Recep Tayyip Erdoğan kör düşmanlığı ittifakının birleşenleri geçtiğimiz hafta sonu Saadet Partisi'nde bir araya geldiler.
Kamuoyunda "Altılı masa" olarak ünlenen buluşmaların altıncısı yapıldı. Böylece ilk tur da tamamlanmış oldu. Yani, masada olan her partinin lideri diğer liderlere yemek yedirdi. Saadet Partisi misafirlerine şu yemekleri ikram etmiş: Düğün Çorbası, Güveç (Ata Tohumundan elde edilmiş sebzelerle hazırlanmıştır), Bulgur Pilavı, Söğüş (Ata Tohumundan elde edilmiş domates ve biber çeşitleri), Havuç Tarator / Ezme / Közlenmiş Patlıcan, Çoban Salata, Sütlaç / Soğuk Baklava.
Ayrıca, ata tohumundan üretilmiş sebzelerden hazırlanan sepetler de çıkışta liderlere hediye edilmiş. Saadet Partisi lideri Temel Karamollaoğlu ittifakta yer alan liderlere sepet vererek "Tak sepeti koluna, herkes kendine yoluna" demek istemiş olabilir mi? Bilemiyorum, durduk yere Recep Tayyip Erdoğan kör düşmanlığı ittifakının içinde nifak çıkarmış olmayayım!

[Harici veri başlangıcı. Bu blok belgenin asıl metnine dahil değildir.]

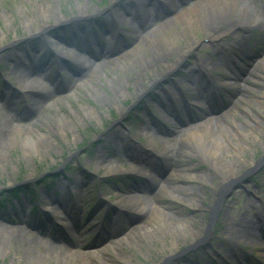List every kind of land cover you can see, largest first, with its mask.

Yazılarımda altılı masanın buluşmalarını "Altın günü, kısır partisi" diye tavsif ediyorum. Artık bu tanımlamada yalnız değilim! Bir ay önce, liderlerin yemek yiyip Cumhurbaşkanı adayını açıklamadan dağılmasının seçmenlerin psikolojisini bozduğunu (https://www.star.com.tr/yazar/secmenlerinin-psikolojisini-bozdular-yazi-1726774/) yazmıştım. Sadece seçmenin değil ittifakı destekleyen gazetecilerin de psikolojisini bozdu. Onlar da artık bu yemekli buluşmalara isyan edip "altın günü" demeye başladılar. Kimi de "Bunlara mecbur muyuz" diye veryansın ediyor.
Recep Tayyip Erdoğan kör düşmanlığı ittifakında yer alan partiler her ne kadar zâhirde bir bütün olarak gözükseler de kalben parça parçalar. Vakit geçtikçe de parçalanma daha da derinleşecek. Partilerin alt kadrolarında fokurdamalar başladı. Liderlerin yakın çevresinde yer alan isimler, güya kendi hür iradeleriyle Cumhurbaşkanı adaylarını art arda açıklıyorlar. Böylece taraflar birbirini yokluyor.
İttifaka umut bağlamış olanların partilere baskısı da umutsuzluğu da artıyor. "Daha bir adayı belirlemeyi bile beceremediler" kanaati mezkûr ittifakta yer alan partilerin tabanlarında hızla yayılıyor.
Ayrıca partisinin ittifak içinde yer almasından memnun olmayanlar da sandığı gitmemeyi düşünüyor. Meselâ, birkaç gün önce İstanbul'da konuştuğum 5 kişilik Saadet Partili bir grup, "CHP'nin olduğu ittifaka oy mu atacağız" diyerek Karamollaoğlu'na sitem ediyorlardı.
Kimi de, Recep Tayyip Erdoğan kör düşmanlığı ittifakının gizli ortağı HDP'nin varlığından rahatsız: "Oy vereyim de Savunma ve İçişleri Bakanlıklarını HDP'ye mi versinler" diyenler azımsanmayacak sayıda.
Bu tür nüansları size anket şirketleri söylemez. Ancak halkın arasında dolaşarak duyabilirsiniz.
Bir dahaki, ben diyeyim "Altın günü" siz deyin "Kısır partisi"nin tarihi 45 gün sonra açıklanacakmış. Galiba o espiri gerçek olacak: "Adayımızın yıpranmaması için kimliğini seçimden sonra açıklayalım!"
Bakalım, takribi iki ay sonra beraber yemek yiyecek liderler Cumhurbaşkanı adayını belirleyebilecekler mi? Aslında yemek yemeden önce konuşup adaylarını belirleyebilirler. Yemekli toplantılarda yemekten sonra insana bir ağırlık çöküyor, bir mevzu konuşamıyor. Bir de yaş da kemale ermişse "tansiyon düştüm şekerim çıktı" derken insan "Biz ne konuşuyorduk, neyse başka zaman konuşuruz" diyebiliyor. Eh, "Altılı masanın" da yaşı oldukça kemale ermiş, mazur görmek gerekiyor!